Records for the task.
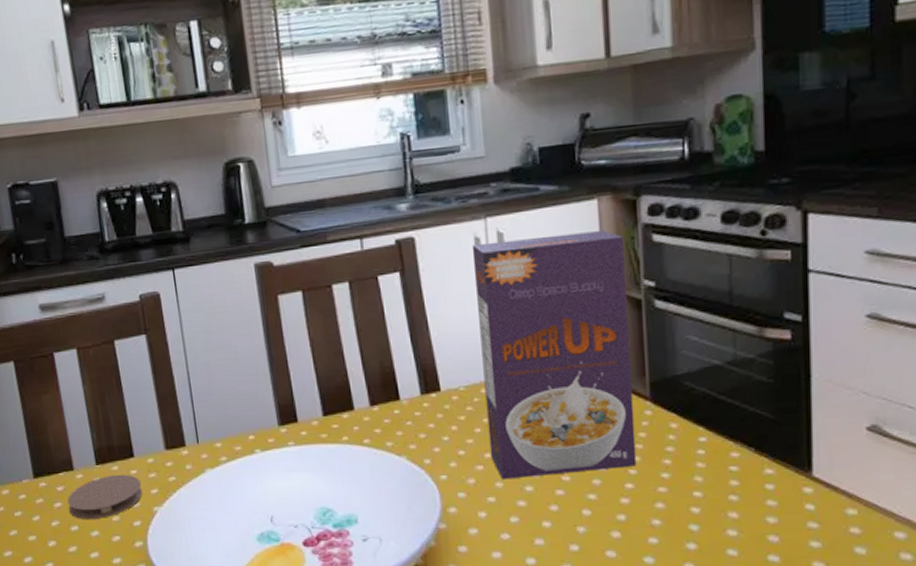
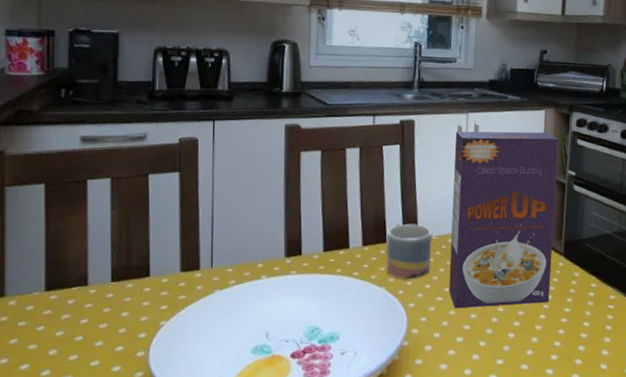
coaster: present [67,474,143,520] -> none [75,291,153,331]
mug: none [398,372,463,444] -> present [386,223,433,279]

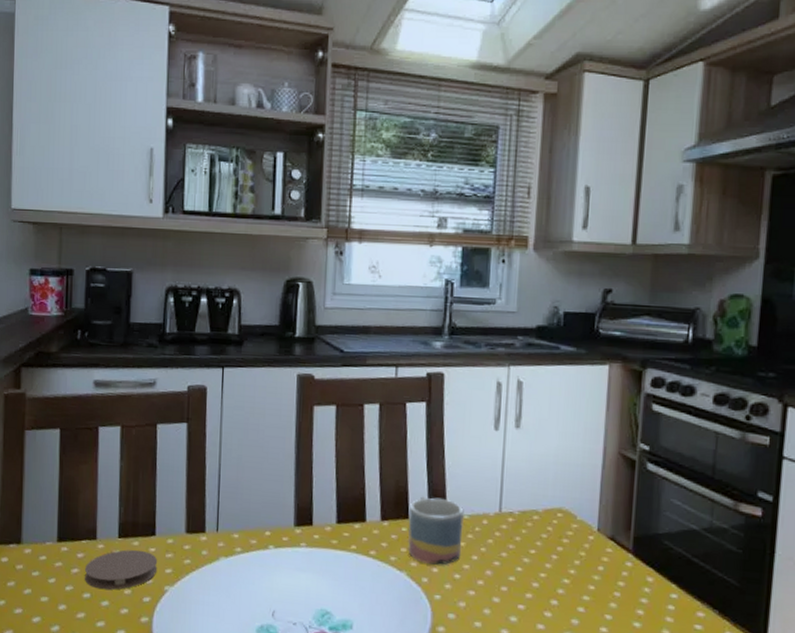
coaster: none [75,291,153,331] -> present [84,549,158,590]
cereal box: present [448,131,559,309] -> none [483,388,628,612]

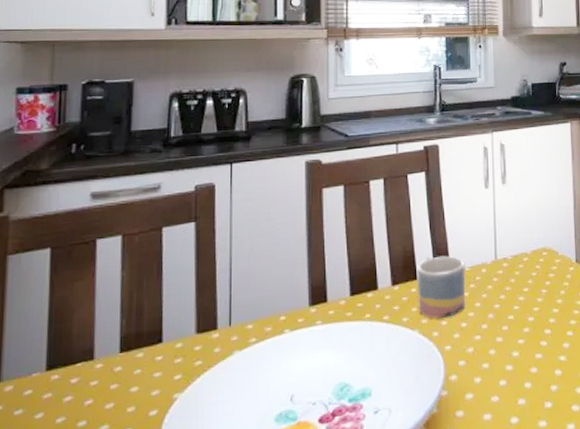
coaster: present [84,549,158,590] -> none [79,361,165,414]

Exercise requirements.
The job is to copy all the records precisely while omitting any picture.

Task response.
coaster: present [67,474,143,520] -> none [75,291,153,331]
mug: none [398,372,463,444] -> present [386,223,433,279]

coaster: none [75,291,153,331] -> present [84,549,158,590]
cereal box: present [448,131,559,309] -> none [483,388,628,612]

coaster: present [84,549,158,590] -> none [79,361,165,414]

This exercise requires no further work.